» **Extrait choisi**:
***
    • Mal de tête de tension : au niveau de la douleur, c’est comme si la tête était comprimée ou enserrée par un étau. Légère à modérée, parfois forte, cette douleur ne s’aggrave pas en cas d’effort physique. Et elle ne s’accompagne d’aucun symptôme particulier, à part peut-être une légère sensibilité à la lumière ou au bruit.
    • Céphalée en grappe : le mal d’une forte intensité est souvent localisé d’un seul côté, au niveau de l’oeil et sur le côté de la tête. La crise est généralement de courte durée : de 15 à 180 minutes. Et est accompagnée d’autres symptômes : yeux larmoyants, nez bouché ou qui coule, paupière gonflée… La céphalée en grappe touche 3 x plus souvent les hommes.
  • Quand parle-t-on de migraine ?
    Une crise de migraine s’accompagne souvent de symptômes reconnaissables comme une douleur battante, des nausées et des vomissements, une fatigue soudaine, une hypersensibilité à la lumière et au bruit qui obligent les gens qui en souffrent à s’isoler dans une pièce sombre et silencieuse. Ils doivent alors rester allongés sans bouger, car le mouvement aggrave la douleur. Une crise de migraine se déroule généralement en 4 phases.
***
Entrées du jeu de données
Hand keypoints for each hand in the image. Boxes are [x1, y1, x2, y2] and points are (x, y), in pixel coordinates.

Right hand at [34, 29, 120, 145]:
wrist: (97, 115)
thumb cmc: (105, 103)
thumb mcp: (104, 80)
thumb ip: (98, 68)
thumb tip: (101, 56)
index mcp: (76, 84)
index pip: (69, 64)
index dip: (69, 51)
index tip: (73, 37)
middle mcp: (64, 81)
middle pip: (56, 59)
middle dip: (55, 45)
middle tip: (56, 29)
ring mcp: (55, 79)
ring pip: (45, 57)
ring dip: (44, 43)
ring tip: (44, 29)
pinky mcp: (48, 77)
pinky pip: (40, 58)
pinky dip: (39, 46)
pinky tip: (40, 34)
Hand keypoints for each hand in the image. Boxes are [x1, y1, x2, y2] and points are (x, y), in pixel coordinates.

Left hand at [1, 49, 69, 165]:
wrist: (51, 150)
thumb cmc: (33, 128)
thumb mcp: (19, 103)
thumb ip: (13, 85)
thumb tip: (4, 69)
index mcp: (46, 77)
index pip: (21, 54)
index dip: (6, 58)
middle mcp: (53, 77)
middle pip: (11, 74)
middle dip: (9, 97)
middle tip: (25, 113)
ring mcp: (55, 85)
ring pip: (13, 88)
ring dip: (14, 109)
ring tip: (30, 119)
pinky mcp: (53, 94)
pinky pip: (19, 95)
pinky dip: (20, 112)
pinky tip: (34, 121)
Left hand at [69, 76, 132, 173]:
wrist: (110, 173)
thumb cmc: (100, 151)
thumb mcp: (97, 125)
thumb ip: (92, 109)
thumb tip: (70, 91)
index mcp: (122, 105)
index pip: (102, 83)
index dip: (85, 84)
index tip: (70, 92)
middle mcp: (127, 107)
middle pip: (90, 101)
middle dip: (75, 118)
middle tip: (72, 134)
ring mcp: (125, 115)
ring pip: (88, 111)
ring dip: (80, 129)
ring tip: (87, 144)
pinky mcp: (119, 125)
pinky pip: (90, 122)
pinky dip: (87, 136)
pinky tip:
***
» **Énoncé 1**:
Répondez à ces questions d'après l'extrait sur les maux de tête :
(a) Avec le mal de tête de tension, la douleur augmente-t-elle quand on fait un effort physique ?
(b) Combien de temps dure en général une crise de céphalée en grappe ?
(c) En combien de phases se passe en général une crise de migraine ?
» **Énoncé 2**: D'après l'extrait sur les maux de tête, pourquoi les personnes en pleine crise de migraine doivent-elles rester allongées sans bouger ?
» **Énoncé 3**: Poursuivez l'extrait sur les maux de tête après sa dernière phrase.

» **Résultat de l'exercice 1**:
(a) Non, elle ne s'aggrave pas en cas d'effort physique.
(b) De 15 à 180 minutes.
(c) En 4 phases.

» **Résultat de l'exercice 2**: Elles doivent rester immobiles parce que le mouvement aggrave la douleur.

» **Résultat de l'exercice 3**:
    • La phase annonciatrice qui peut durer quelques heures, voire 1 jour ou 2. Pendant cette phase, vous pouvez notamment ressentir de la fatigue et des douleurs au niveau du cou.
    • La phase d’aura, même si elle n’est pas systématique chez tout le monde. Vous pouvez alors voir des taches noires, des scintillements, des lignes lumineuses. Des engourdissements, des impressions de picotements, des problèmes d’élocution sont aussi possibles.
    • La phase de mal de migraine à proprement parler. Elle peut durer jusqu’à 72h et la douleur, généralement d’un seul côté (sauf chez les enfants) est souvent très forte et battante comme si la tempe était frappée par un marteau. Une seule chose à faire : se reposer.
    • La phase de récupération pendant laquelle la douleur s’estompe. Par contre, vous pouvez ressentir un petit contrecoup passager : fatigue, irritabilité, difficultés à vous concentrer.
  • Combien de temps dure une migraine en général ?
    Au plus fort de la crise, une migraine dure habituellement entre 4 heures et 3 jours. Mais cette crise est souvent précédée pendant 1 à 2 jours de symptômes avant-coureurs. Elle est suivie d’une phase plus ou moins courte durant laquelle on ne se sent pas encore tout à fait en forme.
  • Dois-je me sentir coupable lorsque j’annule une activité ?
    Non, la migraine est une maladie chronique sérieuse dont vous ne devez pas vous sentir coupable. Essayez plutôt d’en parler à votre entourage. Grâce à la vidéo virtuelle sur la migraine, vous pouvez leur montrer ce que vous ressentez. Ce qui leur permettra de mieux comprendre votre état et pourquoi vous préférez annuler une activité et la reprogrammer, ou vous isoler dans le noir et loin du bruit.
  • Que puis-je dire à mon partenaire ?
    Lisez ensemble des articles sur la migraine. En comprenant mieux vos symptômes, les causes et les conséquences de la migraine, votre partenaire se sentira plus concerné et les préjugés disparaîtront.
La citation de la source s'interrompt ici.